L'UIP a demandé au ministère des Affaires extérieures que tous les pays membres soient invités, incluant la Syrie et la Corée du Nord, mais on ignore si les visas demandés ont été délivrés.
Le gouvernement a tout de même délivré des visas pour les Iraniens, une décision qui surprend compte tenu de l'expulsion de tous les diplomates de ce pays en poste au Canada, le mois dernier.
Le ministre des Affaires étrangères, John Baird, avait alors annoncé la fermeture de son ambassade à Téhéran et donné cinq jours aux diplomates iraniens pour quitter le pays. Il avait accusé l'Iran de fournir une aide militaire au régime de Bashar Al-Assad et de refuser de se conformer aux résolutions des Nations Unies concernant son programme nucléaire.
M. Baird avait également reproché à Téhéran de menacer Israël, d'accueillir des groupes terroristes et de ne pas respecter les droits de l'homme. John Baird avait déclaré que le Canada considère le gouvernement iranien «comme la menace la plus importante à la paix et à la sécurité mondiales».
La Grande-Bretagne a également rompu ses relations diplomatiques avec l'Iran l'an dernier. Le gouvernement d'Israël a applaudi la décision du Canada.
La Syrie est également membre de l'UIP, mais il serait surprenant qu'elle soit présente à Québec, en raison des atrocités commises par le gouvernement de Bachar Al-Assad.
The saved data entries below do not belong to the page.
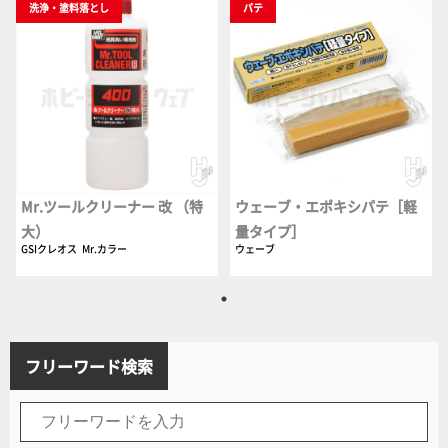
洗浄・塗料落とし
パテ
Mr.ツールクリーナー 改 （特
ウェーブ・エポキシパテ［軽
大）
量タイプ］
GSIクレオス
Mr.カラー
ウェーブ
フリーワード検索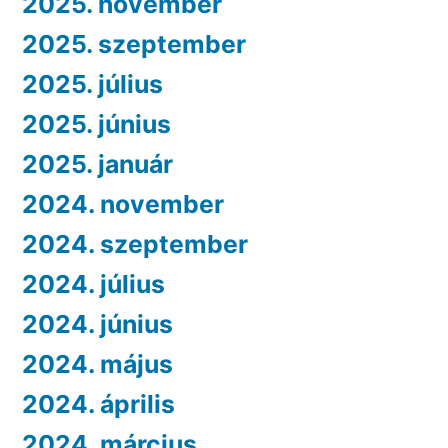
2025. november
2025. szeptember
2025. július
2025. június
2025. január
2024. november
2024. szeptember
2024. július
2024. június
2024. május
2024. április
2024. március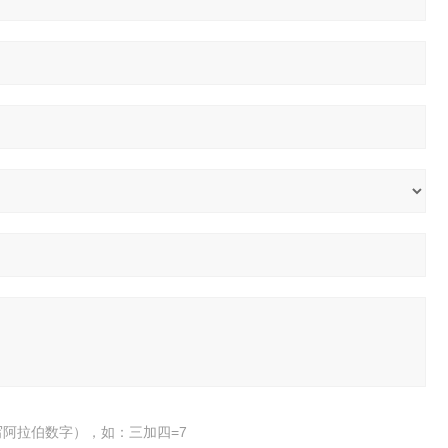
阿拉伯数字），如：三加四=7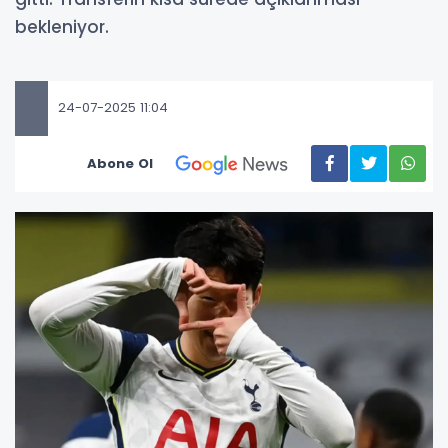
bekleniyor.
24-07-2025 11:04
Abone Ol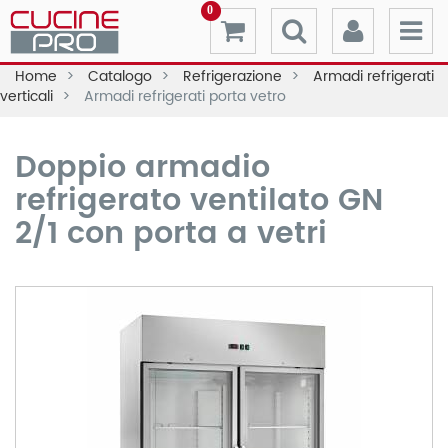
0
Home
Catalogo
Refrigerazione
Armadi refrigerati
verticali
Armadi refrigerati porta vetro
Doppio armadio
refrigerato ventilato GN
2/1 con porta a vetri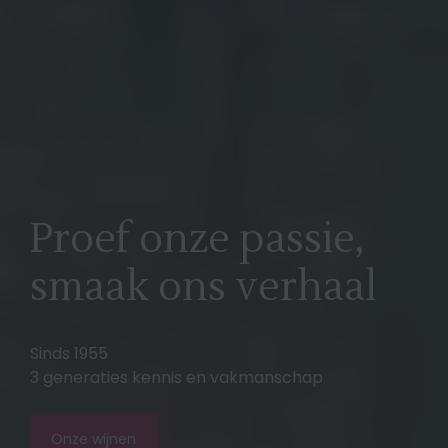
Proef onze passie,
smaak ons verhaal
Sinds 1955
3 generaties kennis en vakmanschap
Onze wijnen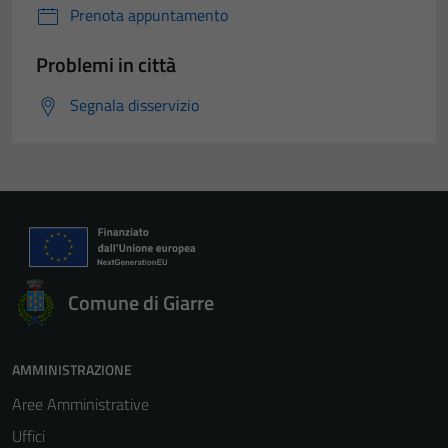
Prenota appuntamento
Problemi in città
Segnala disservizio
Comune di Giarre
AMMINISTRAZIONE
Aree Amministrative
Uffici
Elle a tout de même proposé un point d'urgence sur les violences à l'encontre des chrétiens et des autres minorités sur son territoire.
Les Émirats arabes unis ont également présenté un point d'urgence portant sur le respect et la protection de la diversité religieuse et proposant un accord international qui incriminerait la diffamation des religions.
Programme
L'assemblée de l'Union interparlementaire à Québec portera principalement sur les moyens de protéger la diversité politique. On y attend plus de 1300 participants, dont environ 670 parlementaires et présidents de parlements. L'événement se tient sous les auspices du Parlement canadien et se tiendra du 21 au 26 octobre.
Dans un communiqué de presse diffusé hier, le président de l'UIP, Abdelwahed Radi, a insisté sur les «fractures politiques, raciales et linguistiques» qui divisent le monde. Le même communiqué fait valoir que les assemblées de l'organisme constituent un forum qui rassemble plusieurs pays, y compris ceux qu'un conflit oppose ou qui sont isolés politiquement.
«La capacité à se parler et à s'écouter les uns les autres a toujours été considérée comme un premier pas pour ramener la paix», conclut le communiqué.